▸ Goal of the exercise:
If a record holds a picture, drop the picture and copy everything else exactly.

------

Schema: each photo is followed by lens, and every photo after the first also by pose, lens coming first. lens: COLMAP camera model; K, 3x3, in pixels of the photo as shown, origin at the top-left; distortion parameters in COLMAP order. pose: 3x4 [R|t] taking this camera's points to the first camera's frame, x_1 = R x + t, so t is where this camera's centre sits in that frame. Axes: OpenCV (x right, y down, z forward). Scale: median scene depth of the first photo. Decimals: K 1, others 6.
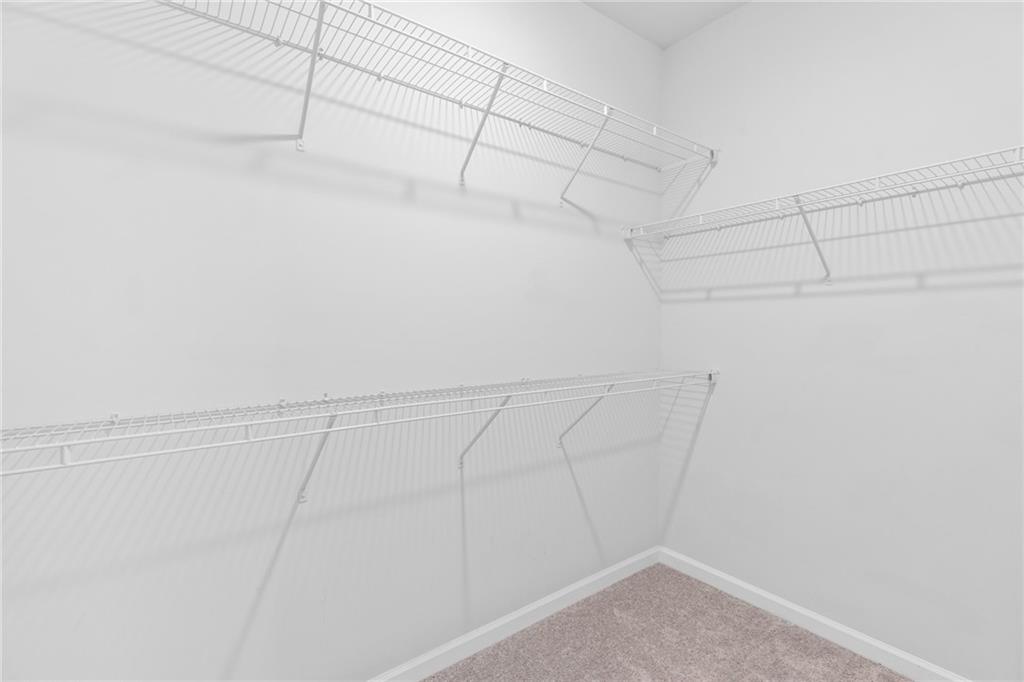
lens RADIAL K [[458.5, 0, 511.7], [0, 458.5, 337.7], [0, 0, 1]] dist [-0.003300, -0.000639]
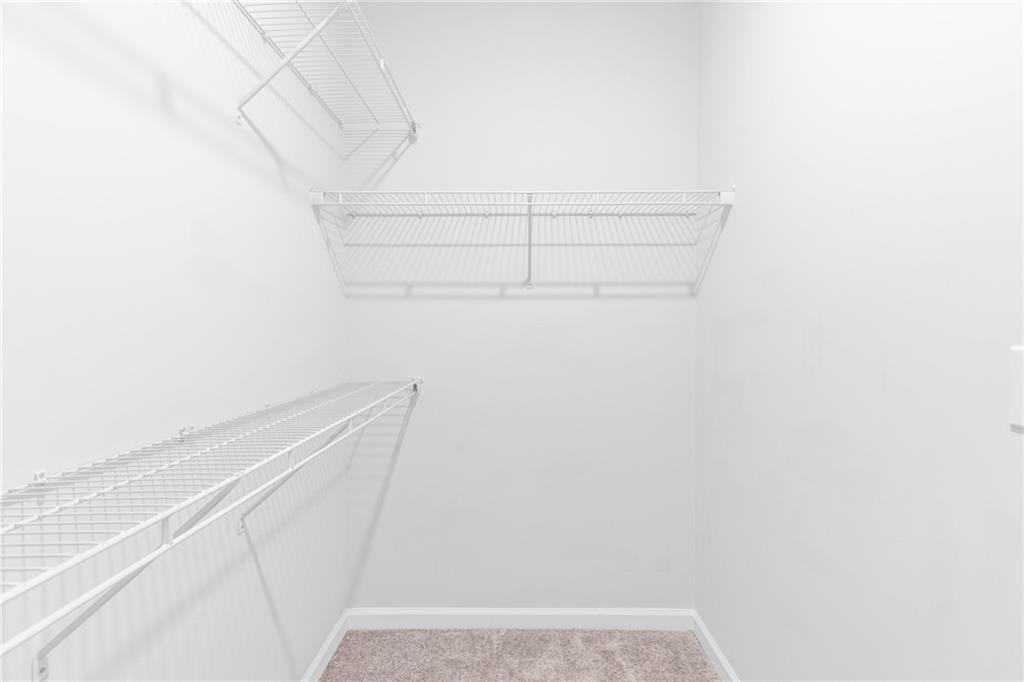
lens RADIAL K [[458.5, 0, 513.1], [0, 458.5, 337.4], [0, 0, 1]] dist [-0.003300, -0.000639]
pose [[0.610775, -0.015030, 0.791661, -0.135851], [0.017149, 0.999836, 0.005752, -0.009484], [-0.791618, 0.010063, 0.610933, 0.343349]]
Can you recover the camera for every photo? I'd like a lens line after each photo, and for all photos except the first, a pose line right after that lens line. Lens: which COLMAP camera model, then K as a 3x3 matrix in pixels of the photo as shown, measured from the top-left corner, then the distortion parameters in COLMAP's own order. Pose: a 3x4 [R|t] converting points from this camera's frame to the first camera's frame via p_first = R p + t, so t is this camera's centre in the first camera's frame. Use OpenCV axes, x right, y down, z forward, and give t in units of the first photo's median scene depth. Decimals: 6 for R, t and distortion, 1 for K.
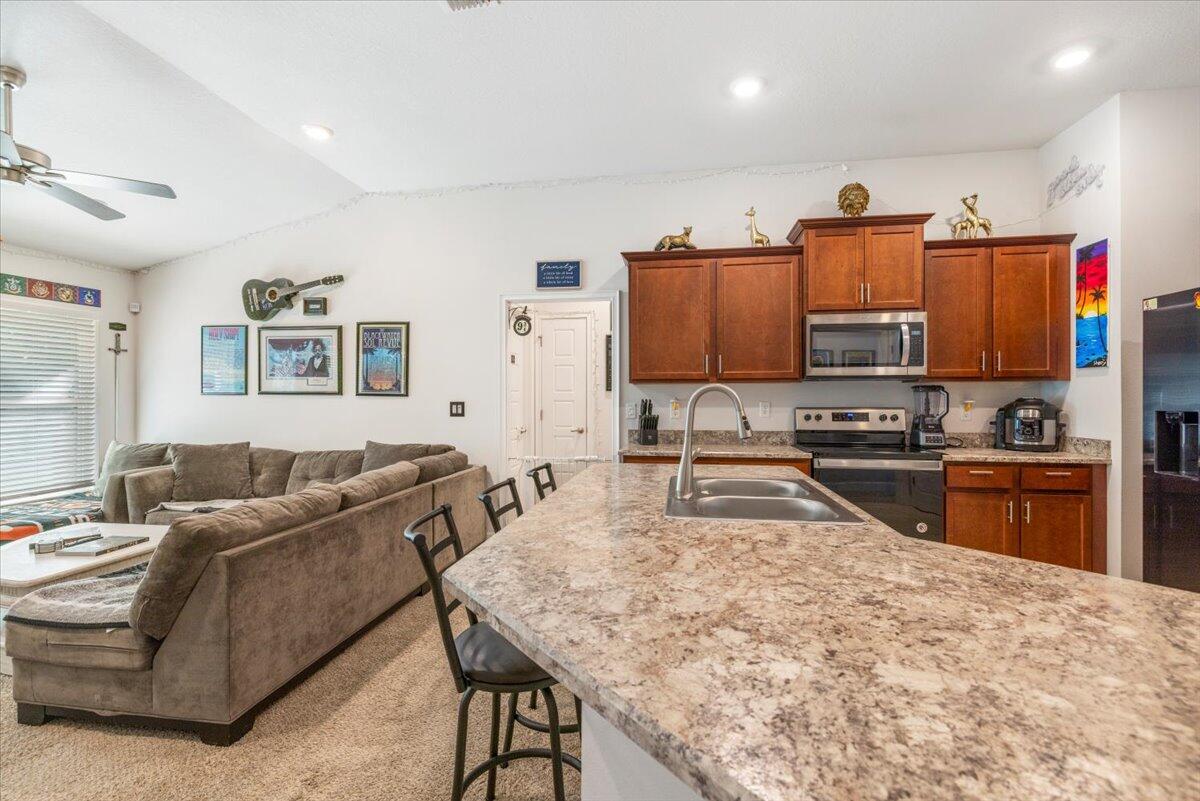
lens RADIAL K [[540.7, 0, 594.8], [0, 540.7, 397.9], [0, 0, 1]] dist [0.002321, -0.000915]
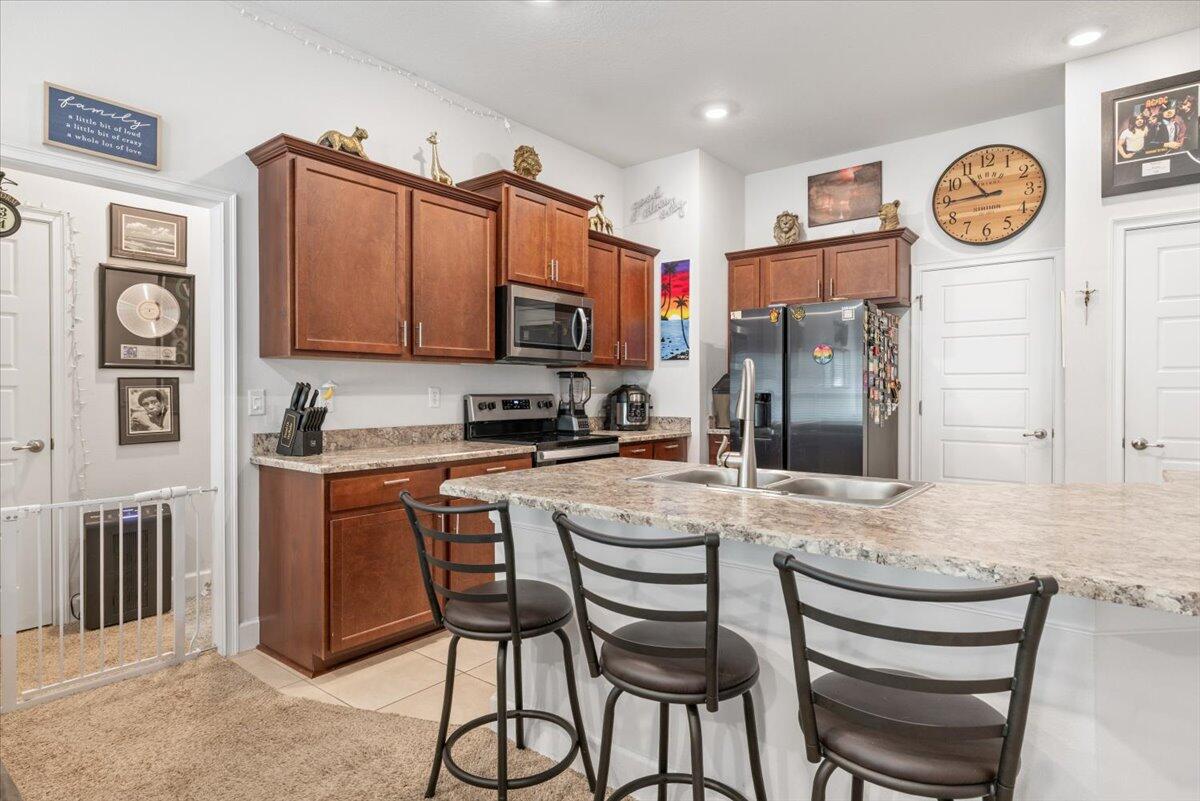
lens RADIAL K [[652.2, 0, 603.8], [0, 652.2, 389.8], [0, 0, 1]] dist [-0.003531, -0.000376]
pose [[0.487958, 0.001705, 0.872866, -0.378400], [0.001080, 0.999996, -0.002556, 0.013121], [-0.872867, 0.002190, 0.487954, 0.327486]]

------

▸ Response to the exercise:
Schema: each photo is followed by lens, and every photo after the first also by pose, lens coming first. lens: COLMAP camera model; K, 3x3, in pixels of the photo as shown, origin at the top-left; distortion parameters in COLMAP order. pose: 3x4 [R|t] taking this camera's points to the first camera's frame, x_1 = R x + t, so t is where this camera's centre sits in that frame. Axes: OpenCV (x right, y down, z forward). Scale: median scene depth of the first photo. Decimals: K 1, others 6.
lens RADIAL K [[458.5, 0, 511.7], [0, 458.5, 337.7], [0, 0, 1]] dist [-0.003300, -0.000639]
lens RADIAL K [[458.5, 0, 513.1], [0, 458.5, 337.4], [0, 0, 1]] dist [-0.003300, -0.000639]
pose [[0.610775, -0.015030, 0.791661, -0.135851], [0.017149, 0.999836, 0.005752, -0.009484], [-0.791618, 0.010063, 0.610933, 0.343349]]
Can you recover the camera for every photo? I'd like a lens line after each photo, and for all photos except the first, a pose line right after that lens line. Lens: which COLMAP camera model, then K as a 3x3 matrix in pixels of the photo as shown, measured from the top-left corner, then the distortion parameters in COLMAP's own order. Pose: a 3x4 [R|t] converting points from this camera's frame to the first camera's frame via p_first = R p + t, so t is this camera's centre in the first camera's frame. Use OpenCV axes, x right, y down, z forward, and give t in units of the first photo's median scene depth. Decimals: 6 for R, t and distortion, 1 for K.
lens RADIAL K [[540.7, 0, 594.8], [0, 540.7, 397.9], [0, 0, 1]] dist [0.002321, -0.000915]
lens RADIAL K [[652.2, 0, 603.8], [0, 652.2, 389.8], [0, 0, 1]] dist [-0.003531, -0.000376]
pose [[0.487958, 0.001705, 0.872866, -0.378400], [0.001080, 0.999996, -0.002556, 0.013121], [-0.872867, 0.002190, 0.487954, 0.327486]]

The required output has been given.